Sunday, November 27, 2011

Historical Trends in Sailplane Activity at Hemet-Ryan Airport

In support of our negotiations with the County of Riverside regarding soaring at Hemet-Ryan Airport, I have conducted a study of the number of sailplanes based there from 1996 through 2009. The source of data for the study was historical images from Google Earth: I counted the gliders, hangars, and trailers in each image and did some analysis and graphs. The study is available here.

Sunday, November 06, 2011

Dual Flight over Early Snow

Friday brought a fast-moving cold storm to Southern California. Saturday looked to be clear skies and cool aloft with possible thermals to 9 or 10,000 feet, but also possibly windy to 15 knots, with the wind maybe too westerly to make good wave. As I was driving to the airport another pilot called and we talked about sharing a flight, so I prepped our Grob 103. It's the better ship to be in if the winds get strong, but its oxygen tank is out for repair, so I knew we couldn't go too high if the wave was working. We needed to do several items of maintenance, but that gave us some time to get early flight reports from a couple of other pilots. It sounded like a high tow over the mountains might be the only way to fly today, so I was glad to be splitting the tow fee.

There were lenticular clouds to the north, but way too far away to be useful... that's common at Crystal.

The wind was from the west but not very strong, 5 knots most of the time. There was obviously a gentle south wind coming over the mountains, pushing clouds over the rim into the desert as you can see in the picture. And we were told there was an east wind aloft, so ridge lift on the east side of Mt. Lewis was a possibility. And with the clear air, thermals might pop too. So... the air was in a lot of motion today - what would we find?

I took the rear seat, and G as PIC took the front. He said he had not had much experience with wave or ridge soaring, so he thought maybe I'd do much of the flying and he'd to the takeoff and landing. Fine with me. I took myPDA/GPS device hoping to get a trace of our flight. As we were pushing out to the runway, a cigar-shaped lenticular cloud formed right between us and the mountain, so smooth wave was happening. But by the time we took off, it was gone.

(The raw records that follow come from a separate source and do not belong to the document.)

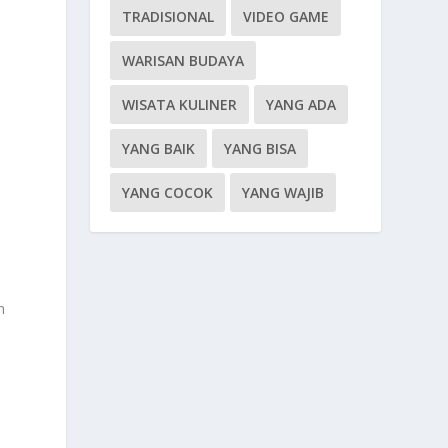
TRADISIONAL
VIDEO GAME
WARISAN BUDAYA
WISATA KULINER
YANG ADA
YANG BAIK
YANG BISA
YANG COCOK
YANG WAJIB
n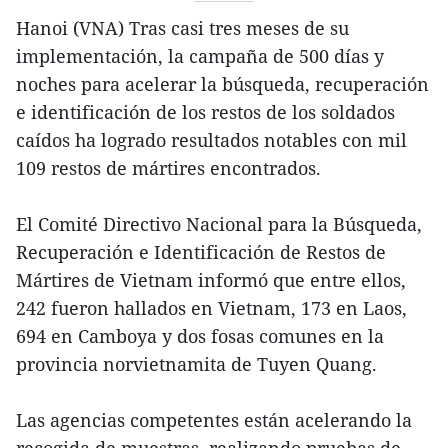
Hanoi (VNA) Tras casi tres meses de su
implementación, la campaña de 500 días y
noches para acelerar la búsqueda, recuperación
e identificación de los restos de los soldados
caídos ha logrado resultados notables con mil
109 restos de mártires encontrados.
El Comité Directivo Nacional para la Búsqueda,
Recuperación e Identificación de Restos de
Mártires de Vietnam informó que entre ellos,
242 fueron hallados en Vietnam, 173 en Laos,
694 en Camboya y dos fosas comunes en la
provincia norvietnamita de Tuyen Quang.
Las agencias competentes están acelerando la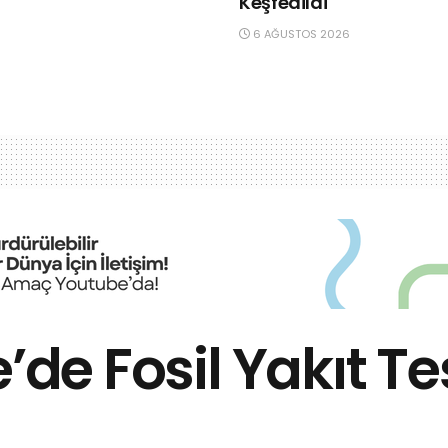
Keşfedildi
6 AĞUSTOS 2026
’de Fosil Yakıt Te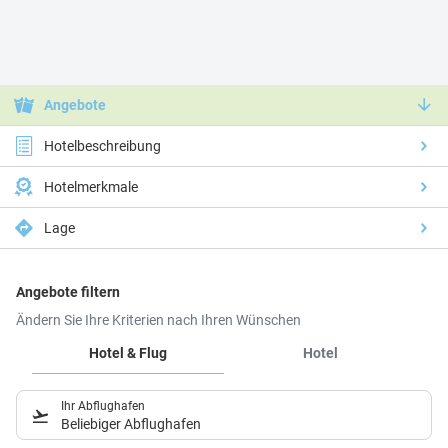
Angebote
Hotelbeschreibung
Hotelmerkmale
Lage
Angebote filtern
Ändern Sie Ihre Kriterien nach Ihren Wünschen
Hotel & Flug
Hotel
Ihr Abflughafen
Beliebiger Abflughafen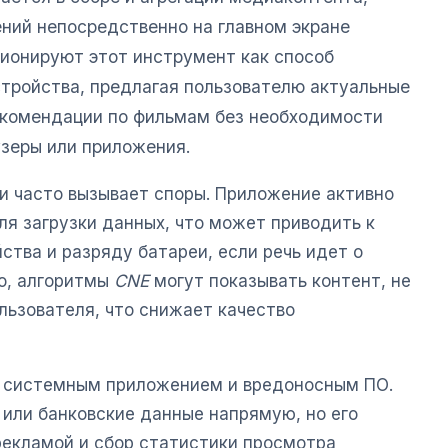
ний непосредственно на главном экране
ционируют этот инструмент как способ
тройства, предлагая пользователю актуальные
рекомендации по фильмам без необходимости
зеры или приложения.
и часто вызывает споры. Приложение активно
ля загрузки данных, что может приводить к
тва и разряду батареи, если речь идет о
го, алгоритмы
CNE
могут показывать контент, не
ьзователя, что снижает качество
 системным приложением и вредоносным ПО.
 или банковские данные напрямую, но его
рекламой и сбор статистики просмотра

Another pilot reported that the rumored ridge lift on Mt. Lewis was not working, and the spillover clouds were really getting thick, so we let off at 8500' kind of in front of the mountain and went looking for ridge lift in various places. G didn't find anything so after a while he turned it over to me. I had seen some raggedy little clouds in a rough SW-NE line that I thought might be weak rotor clouds, but there was no real lift next to them.

So on the theory that the west wind might be making ridge lift or weak wave, I tried a north-south line over the low end of the Second Ridge. I did find some narrow lift and was able to work up in it through several back-and-forth passes. I tried to keep my lines tight in case it was a narrow band, and that seemed to work. The picture (click to expand) shows a trace of that portion of the flight. It was not smooth enough to be wave, and there was no obvious north-south ridge to be making orographic lift, so what was it? I thought maybe the nose of the Second Ridge was creating what they call "bow wave", but the wind wasn't really strong enough for that. It didn't last long, but I gained 1,000', so we had time to fly around.

Didn't find much after that, and eventually got low enough over the ridges that I decided to head toward a weak little lenticular could that was perched over the airport. I found neither good lift nor good sink on the way, and by the time we got there the lennie had disappeared. I gave the plane back to G and he went in search of thermal lift on the way back to the landing pattern. There may have been a little, but it was pretty weak and not working.

There were a few other odd little lennies to the west, but too far for us to reach. We came in for a landing after 51 minutes. The surface wind was still from the west and only about 5 knots, so it had never really picked up.

We had seen a glider above us and later below us when we were working the one area of mysterious lift. Back on the ground, instructor D asked, if that was us he saw, and commented that the shear line had been good but had disappeared as we worked it. Then the light went on! The wind from the south over the mountain, and the wind from the west, were colliding and going up. It wasn't ridge, or wave, or "bow wave", or thermal - it was convergence! I'm gonna need a checklist just for all the different kinds of lift we find in the chaotic environment over the mountains!